Have other questions? Please refer to the various Berghahn Info for Authors pages for general information and guidelines, including topics such as article usage and permissions for Berghahn journal article authors.
Democratic Theory is operated through a three-stage review process:
1. All submissions will be read by both editors. This initial review will assess whether the submission is of sufficient quality and relevance to send out for blind peer review.
2. Should the editors deem the submission of sufficient quality and relevance, they will then send it out for formal peer review. At this stage, each submission will be sent to at least two qualified scholars, who will be comprised of members of the steering committee, editorial board, or external experts should this be required.
3. Once the reviews have been returned, the editors will then determine whether the submission can be (a) published without corrections; (b) published with minor corrections; (c) revised and resubmitted; or (d) rejected. Submissions that fall into category (b) will be given up to four weeks to finalize revisions. Submissions that fall into category (c) will be given up to eight weeks to finalize revisions. They will then be resubmitted to at least one of the original blind referees and both Editors. A final decision will be made two weeks after this final submission takes place.

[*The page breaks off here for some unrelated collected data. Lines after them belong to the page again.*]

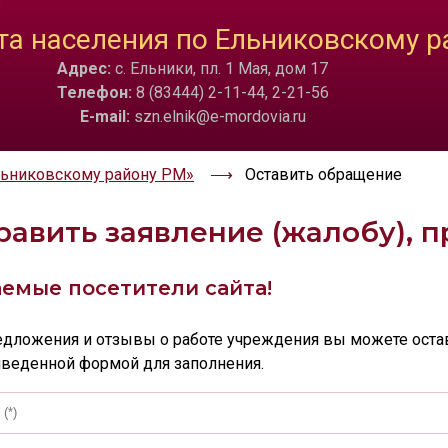
ТА
ИЗОБРАЖЕНИЯ
а населения по Ельниковскому р
Адрес:
с. Ельники, пл. 1 Мая, дом 17
a
Скрыть
Ч/б
🔊 Вкл
Телефон:
8 (83444) 2-11-44, 2-21-56
E-mail:
szn.elnik@e-mordovia.ru
льниковскому району РМ»
Оставить обращение
равить заявление (жалобу), 
емые посетители сайта!
едложения и отзывы о работе учреждения вы можете оста
веденной формой для заполнения.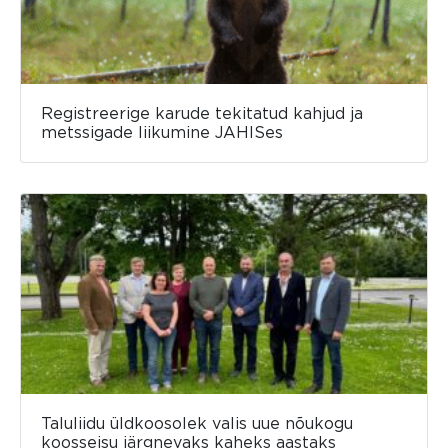
Registreerige karude tekitatud kahjud ja
metssigade liikumine JAHISes
Taluliidu üldkoosolek valis uue nõukogu
koosseisu järgnevaks kaheks aastaks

Authors published in Democratic Theory certify that their works are original and their own. The editors certify that all materials, with the possible exception of editorial introductions, book reviews, and some types of commentary, have been subjected to double-blind peer review by qualified scholars in the field. While the publishers and the editorial board make every effort to see that no inaccurate or misleading data, opinions or statements appear in this journal, they wish to make it clear that the data and opinions appearing in the articles herein are the sole responsibility of the contributor concerned. For a more detailed explanation concerning these qualifications and responsibilities, please see the complete Democratic Theory ethics statement.